Open-weight large language model design is increasingly centered on long-context efficiency. As reasoning systems and agent workflows keep more tokens active for longer periods, KV-cache size, memory traffic, and attention cost have become major bottlenecks. Recent model releases focus on reducing those costs through targeted changes inside transformer blocks, residual pathways, and attention mechanisms rather than replacing the core decoder-only transformer design.
Google’s Gemma 4 highlights two of these efficiency tactics. The E2B and E4B variants use cross-layer KV sharing, where later layers reuse key and value tensors from earlier layers of the same attention type instead of recomputing them. Gemma 4 E2B has 35 transformer layers, but only the first 15 compute their own KV projections; the final 20 layers reuse KV tensors from the most recent earlier non-shared layer of the same attention type. Gemma 4 E4B has 42 layers, with 24 layers computing their own KV and the final 18 layers sharing them. Since roughly half of the KVs are shared across layers, the design saves approximately half of the KV cache size. For the smallest E2B model, this results in a 2.7 GB saving (at bfloat16 precision) in long 128K contexts. For the E4B variant, this saves about 6 GB at 128K. Gemma 4 also adds per-layer embeddings, which increase token-specific representational capacity without scaling the full transformer stack. Gemma 4 E2B is listed as 2.3B effective parameters, or 5.1B parameters when the embeddings are counted. Gemma 4 E4B is listed as 4.5B effective parameters, or 8B parameters with embeddings.

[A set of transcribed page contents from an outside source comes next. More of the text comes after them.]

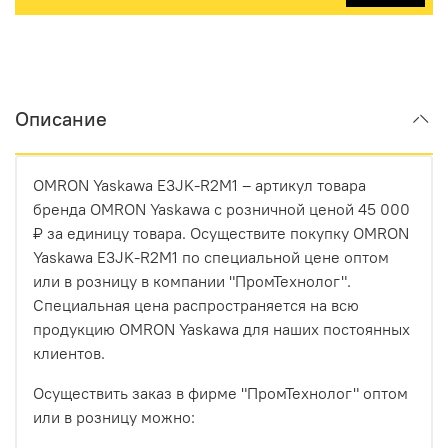
Описание
OMRON Yaskawa E3JK-R2M1 – артикул товара
бренда OMRON Yaskawa с розничной ценой 45 000
₽ за единицу товара. Осуществите покупку OMRON
Yaskawa E3JK-R2M1 по специальной цене оптом
или в розницу в компании "ПромТехнолог".
Специальная цена распространяется на всю
продукцию OMRON Yaskawa для наших постоянных
клиентов.
Осуществить заказ в фирме "ПромТехнолог" оптом
или в розницу можно:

Poolside’s Laguna XS.2 takes a different route by varying attention budget by layer. It has 40 layers total, with 30 sliding-window attention layers and 10 global/full attention layers. The sliding-window layers attend over 512 tokens, while the model also varies query-head counts per layer while keeping KV heads fixed at 8. That lets the architecture allocate more attention capacity to cheaper sliding-window layers and fewer heads to more expensive full-attention layers. The result is a more selective use of compute across the stack.

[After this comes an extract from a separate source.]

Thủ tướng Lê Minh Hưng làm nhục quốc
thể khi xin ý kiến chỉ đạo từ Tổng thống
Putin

Zyphra’s ZAYA1-8B focuses on reducing attention cost directly with Compressed Convolutional Attention. Instead of only compressing cached representations, the model performs attention in a compressed latent space and then up-projects the result. It combines this with convolutional mixing on compressed queries and keys to preserve local context. DeepSeek V4 pushes efficiency further with two distinct changes. Its manifold-constrained hyper-connections widen the residual pathway using multiple interacting residual streams, and the team reports that an optimized implementation adds only 6.7% additional training time overhead for 4 residual streams (n = 4) throughout all transformer blocks compared to the single-stream baseline. On the attention side, DeepSeek V4 alternates between Compressed Sparse Attention and Heavily Compressed Attention, both of which compress along the sequence dimension. HCA compresses every 128 tokens into one compressed KV entry. At a 1M-token context length, DeepSeek V4-Pro uses only 27% of the single-token inference FLOPs and 10% of the KV cache size compared with DeepSeek V3.2. DeepSeek V4-Flash is even smaller, at 10% of the FLOPs and 7% of the KV cache size relative to DeepSeek V3.2.